ExcelやスプレッドシートでAIを活用する方法【2026年版】関数作成・集計・検算の実践手順
日々の業務で最も時間を取られている作業のひとつが、ExcelやGoogleスプレッドシートでの集計・整形です。2026年現在、表計算ソフトへのAI活用はかなり実用的になりましたが、「どこまで任せてよいか」の線引きを間違えると、数字を扱う仕事だけに事故につながります。本記事では、安全に時短するための実践手順を、任せてよい作業と任せてはいけない作業に分けて解説します。
AIに任せると効果が大きい4つの作業
- 関数・数式の作成:「A列の日付が今月の行だけ、C列を合計したい」と日本語で説明すれば、SUMIFSなどの数式を書いてもらえます。複雑なネストや正規表現も得意です。
- データの整形ルール作り:表記ゆれ(株式会社/(株)、全角/半角)の統一手順や、区切り位置の指定方法を提案してもらえます。
- エラーの原因調査:#REF!や#VALUE!が出たとき、数式を貼り付けて原因の候補を挙げてもらうと解決が速くなります。
- マクロ・スクリプトの下書き:VBAやGoogle Apps Scriptの下書きを作らせ、人間が確認して使う形なら、プログラミング未経験でも自動化に手が届きます。
手順①:まず「何をしたいか」を言葉にする
AI活用がうまい人とそうでない人の差は、プロンプトの技術よりも作業の言語化にあります。「この表をきれいにして」ではなく、「1行目を見出しとして、B列の空白行を除外し、部署ごとの合計を別シートに出したい」のように、入力・条件・出力の3点を伝えるのがコツです。
手順②:サンプルで試してから全体に適用する
いきなり本番の表で実行せず、10行程度のコピーで試すのが鉄則です。生成された数式やスクリプトは、まずサンプルで結果を目視確認し、想定通りなら全体に広げます。元ファイルは必ず複製してから作業しましょう。
手順③:検算の仕組みをセットで作る
AIが作った数式は、もっともらしく見えて条件が一つ抜けていることがあります。合計の突き合わせ(総計=部門計の和)、件数チェック(元データと出力の行数比較)など、別ルートで検算するセルを必ず用意してください。これはAIに「この集計の検算方法も提案して」と頼めば一緒に作れます。
任せてはいけない作業
- 数字の判断そのもの:異常値を削除してよいか、どの費目に分類するかといった判断は業務知識の領域です。

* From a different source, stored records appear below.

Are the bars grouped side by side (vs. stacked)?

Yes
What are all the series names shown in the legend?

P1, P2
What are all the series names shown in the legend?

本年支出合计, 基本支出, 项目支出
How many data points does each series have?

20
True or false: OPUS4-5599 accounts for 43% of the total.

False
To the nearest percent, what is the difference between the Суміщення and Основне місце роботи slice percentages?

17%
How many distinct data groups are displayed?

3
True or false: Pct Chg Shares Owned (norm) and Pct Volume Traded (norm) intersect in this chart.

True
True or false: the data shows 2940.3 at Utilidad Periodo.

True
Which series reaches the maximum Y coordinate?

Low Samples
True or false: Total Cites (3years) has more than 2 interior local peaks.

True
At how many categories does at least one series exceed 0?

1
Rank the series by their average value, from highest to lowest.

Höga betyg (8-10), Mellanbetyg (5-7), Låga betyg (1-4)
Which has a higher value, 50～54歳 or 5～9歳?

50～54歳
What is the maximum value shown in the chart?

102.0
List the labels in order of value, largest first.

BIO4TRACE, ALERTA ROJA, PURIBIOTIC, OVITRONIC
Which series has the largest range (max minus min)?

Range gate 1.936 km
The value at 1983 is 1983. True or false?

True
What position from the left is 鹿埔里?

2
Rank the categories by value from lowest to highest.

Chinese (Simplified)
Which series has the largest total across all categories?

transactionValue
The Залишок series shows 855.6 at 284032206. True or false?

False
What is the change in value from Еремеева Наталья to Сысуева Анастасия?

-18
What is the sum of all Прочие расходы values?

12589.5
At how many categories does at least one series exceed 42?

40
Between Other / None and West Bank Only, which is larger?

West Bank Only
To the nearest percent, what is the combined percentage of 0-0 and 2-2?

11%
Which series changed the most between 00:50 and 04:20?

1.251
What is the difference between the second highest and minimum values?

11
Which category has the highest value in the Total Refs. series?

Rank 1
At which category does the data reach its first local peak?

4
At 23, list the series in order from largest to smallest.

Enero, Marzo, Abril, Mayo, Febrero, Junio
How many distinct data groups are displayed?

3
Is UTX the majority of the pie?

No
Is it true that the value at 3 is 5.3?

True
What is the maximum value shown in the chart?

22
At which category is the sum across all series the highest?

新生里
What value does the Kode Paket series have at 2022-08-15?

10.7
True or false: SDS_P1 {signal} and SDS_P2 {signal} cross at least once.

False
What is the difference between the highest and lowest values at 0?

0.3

- 個人情報・機密データの貼り付け:氏名や取引先情報を外部のAIチャットに貼るのは、勤務先のルール確認が先です。社内で認められたツールを使いましょう。
- 一発での大規模置換:確認なしの全体置換は、間違いに気づけないまま保存してしまう典型パターンです。
組み込みAI機能と外部チャットの使い分け
ExcelのCopilotやGoogleスプレッドシートのGemini機能のような組み込み型は、表の中身を直接参照できるのが強みです。一方、外部のAIチャットに数式やロジックだけを相談する方法は、データを渡さずに済む分、機密面の心配が小さくなります。「データは渡さず、やり方だけ聞く」が最も汎用的で安全な始め方です。機能の対応状況や利用条件は変わりやすいので、最新情報は各公式ページで確認してください。
よくある質問(FAQ)
関数を覚える必要はもうないのですか?
暗記の重要性は下がりましたが、SUMIFSやVLOOKUPが「何をする関数か」を知らないと、AIの出力が正しいか判断できません。読める力は引き続き必要です。
マクロを実行しても安全ですか?
AIが生成したマクロは、実行前に何をするコードか説明させ、削除・上書きを伴う処理がないか確認してください。必ずバックアップを取ってから実行します。
どのくらい時短になりますか?
作業内容によるため一概には言えません。まず自分の定型作業を1つ選び、before/afterの所要時間を記録して判断するのがおすすめです。